Originally Posted by mdl
Originally Posted by mdl
Obviously not! But I maintain it does contribute to slow rounds.
I don't have any experimental data or anything, so I'm not going to claim I have proof it speeds overall pace of play. But I'm pretty sure it does. Think about it this way. If every group on every par 3 waves up the following group after everyone's on the green, then you have at least two groups actively playing on every hole. If everyone putts out on the par 3s, that means there's 4 holes on the course where only one group is playing at a time. That's going to add at least 20-30 minutes to your round.
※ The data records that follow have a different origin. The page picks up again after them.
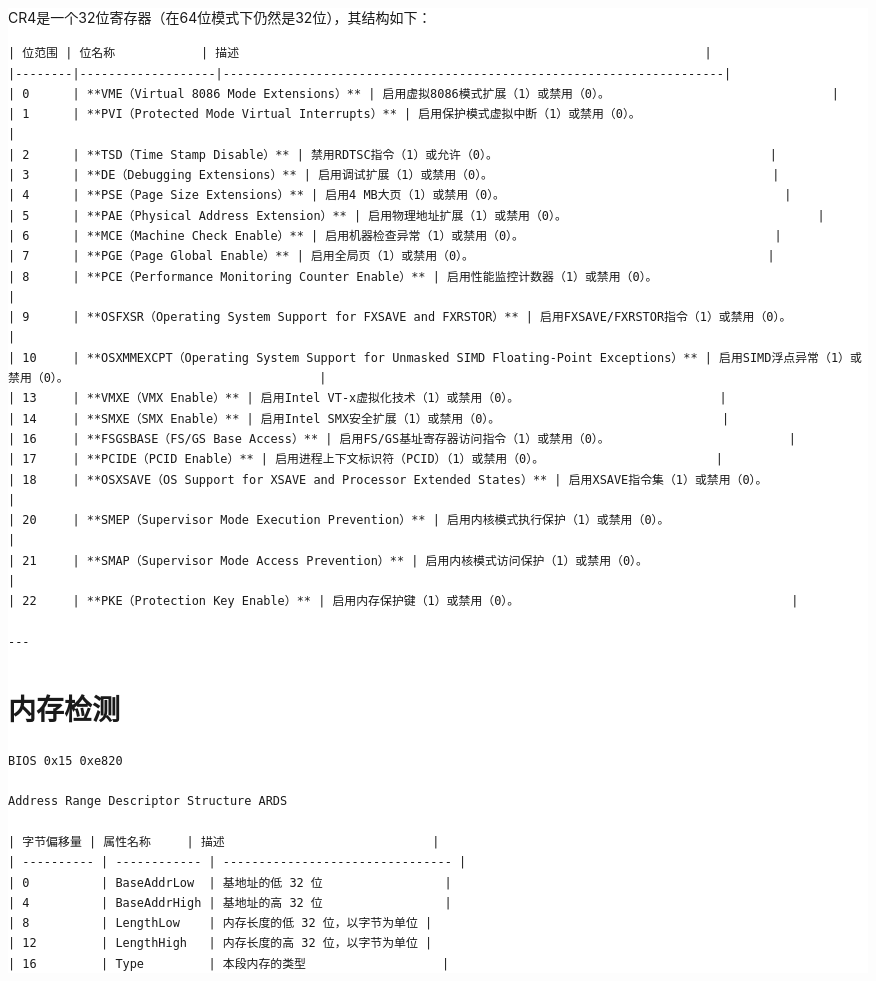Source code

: CR4是一个32位寄存器（在64位模式下仍然是32位），其结构如下：

    | 位范围 | 位名称            | 描述                                                                 |
    |--------|-------------------|----------------------------------------------------------------------|
    | 0      | **VME（Virtual 8086 Mode Extensions）** | 启用虚拟8086模式扩展（1）或禁用（0）。                               |
    | 1      | **PVI（Protected Mode Virtual Interrupts）** | 启用保护模式虚拟中断（1）或禁用（0）。                               |
    | 2      | **TSD（Time Stamp Disable）** | 禁用RDTSC指令（1）或允许（0）。                                      |
    | 3      | **DE（Debugging Extensions）** | 启用调试扩展（1）或禁用（0）。                                       |
    | 4      | **PSE（Page Size Extensions）** | 启用4 MB大页（1）或禁用（0）。                                       |
    | 5      | **PAE（Physical Address Extension）** | 启用物理地址扩展（1）或禁用（0）。                                   |
    | 6      | **MCE（Machine Check Enable）** | 启用机器检查异常（1）或禁用（0）。                                   |
    | 7      | **PGE（Page Global Enable）** | 启用全局页（1）或禁用（0）。                                         |
    | 8      | **PCE（Performance Monitoring Counter Enable）** | 启用性能监控计数器（1）或禁用（0）。                                 |
    | 9      | **OSFXSR（Operating System Support for FXSAVE and FXRSTOR）** | 启用FXSAVE/FXRSTOR指令（1）或禁用（0）。                             |
    | 10     | **OSXMMEXCPT（Operating System Support for Unmasked SIMD Floating-Point Exceptions）** | 启用SIMD浮点异常（1）或禁用（0）。                                   |
    | 13     | **VMXE（VMX Enable）** | 启用Intel VT-x虚拟化技术（1）或禁用（0）。                            |
    | 14     | **SMXE（SMX Enable）** | 启用Intel SMX安全扩展（1）或禁用（0）。                               |
    | 16     | **FSGSBASE（FS/GS Base Access）** | 启用FS/GS基址寄存器访问指令（1）或禁用（0）。                         |
    | 17     | **PCIDE（PCID Enable）** | 启用进程上下文标识符（PCID）（1）或禁用（0）。                        |
    | 18     | **OSXSAVE（OS Support for XSAVE and Processor Extended States）** | 启用XSAVE指令集（1）或禁用（0）。                                     |
    | 20     | **SMEP（Supervisor Mode Execution Prevention）** | 启用内核模式执行保护（1）或禁用（0）。                                |
    | 21     | **SMAP（Supervisor Mode Access Prevention）** | 启用内核模式访问保护（1）或禁用（0）。                                |
    | 22     | **PKE（Protection Key Enable）** | 启用内存保护键（1）或禁用（0）。                                      |

    ---
# 内存检测
    BIOS 0x15 0xe820

    Address Range Descriptor Structure ARDS

    | 字节偏移量 | 属性名称     | 描述                             |
    | ---------- | ------------ | -------------------------------- |
    | 0          | BaseAddrLow  | 基地址的低 32 位                 |
    | 4          | BaseAddrHigh | 基地址的高 32 位                 |
    | 8          | LengthLow    | 内存长度的低 32 位，以字节为单位 |
    | 12         | LengthHigh   | 内存长度的高 32 位，以字节为单位 |
    | 16         | Type         | 本段内存的类型                   |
Even if you don't believe that argument, as was replied to you above, it evens out the waiting times if the group in front waves up the following group.
Originally Posted by sacm3bill
If having more groups actively playing each hole helped anything, then it would help to wave groups up on the par 4s and par 5s as well, as Sean suggests. The reason that *doesn't* help is because the duration of the round is always going to be as long as it takes to get to the 18th green and putt out, and the only thing that depends on (assuming you're waiting on groups ahead of you, as is the assumption for the sake of this argument), is the speed of the slowest group in front of you.
The par 4s and 5s argument is bogus. The reason you don't wave up the following group on par 4s and 5s is because the group behind you is still hitting and walking to their balls and setting up their approach shots for most of the time your group is on the green (unless your group is ungodly slow or the following group is super fast).
You're saying you've never had to wait for a green to clear before hitting your approach shots to a par 4 or par 5?
Even if that's been your experience, it is certainly not the norm. If groups are stacked up to the point where you're waiting for the green to clear on the tee box of par 3s, then you're also going to be waiting for the green to clear when hitting your approach shots on par 4s and 5s. And you're going to be waiting longer on those approach shots if the group in front of you has been previously delayed when putting out on the par 3s because they had to wait for your group to hit when they wave you up.
Add up the minutes. We all know that the time it takes for a group to go from first putt in the group to clearing the green (call it X minutes) is definitely longer than the time it takes a well-prepared group to take four tee shots (call it Y minutes). So if every group is waving up, you get to wait X minutes less before starting the hole, with the only cost being you have to wait Y minutes between when your whole group is on the green and when you get to start taking putts. So as long as X > Y, you're saving 4 * (X - Y) minutes on the round by having every group wave up the following group on each par 3. Figure 4-5 minutes on the green per group, and 1.5-2 minutes for a well prepared group to all tee off, and you're saving 10-15 minutes a round at least.
You may be saving (X - Y) minutes for that hole, but you lose that same Y amount of minutes on the next hole, because that amount of time it took for your group to tee off is also the amount of time you've delayed the group in front of you, because they can't be putting while they're waiting for your group to tee off. So you're increasing the round by those Y minutes because no matter what, you can't finish the round before the group in front of you does, and you are delaying *their* round by making them wait for you to tee off on every par 3. So, using your example numbers, your group saves 2.5 to 3 minutes (X - Y) in playing that par 3, but also loses 1.5 to 2 minutes (Y) the next time you're waiting for the fairway or green to clear. So even if your logic were sound, you're really only saving 1 minute per par 3.
But you're really *not* even saving that 1 minute, because you're logic is *not* sound: Like I said already, You can't finish any earlier than the group in front of you. Having the group in front of you wave you up on par 3s does nothing to speed up their play. It actually slows them down.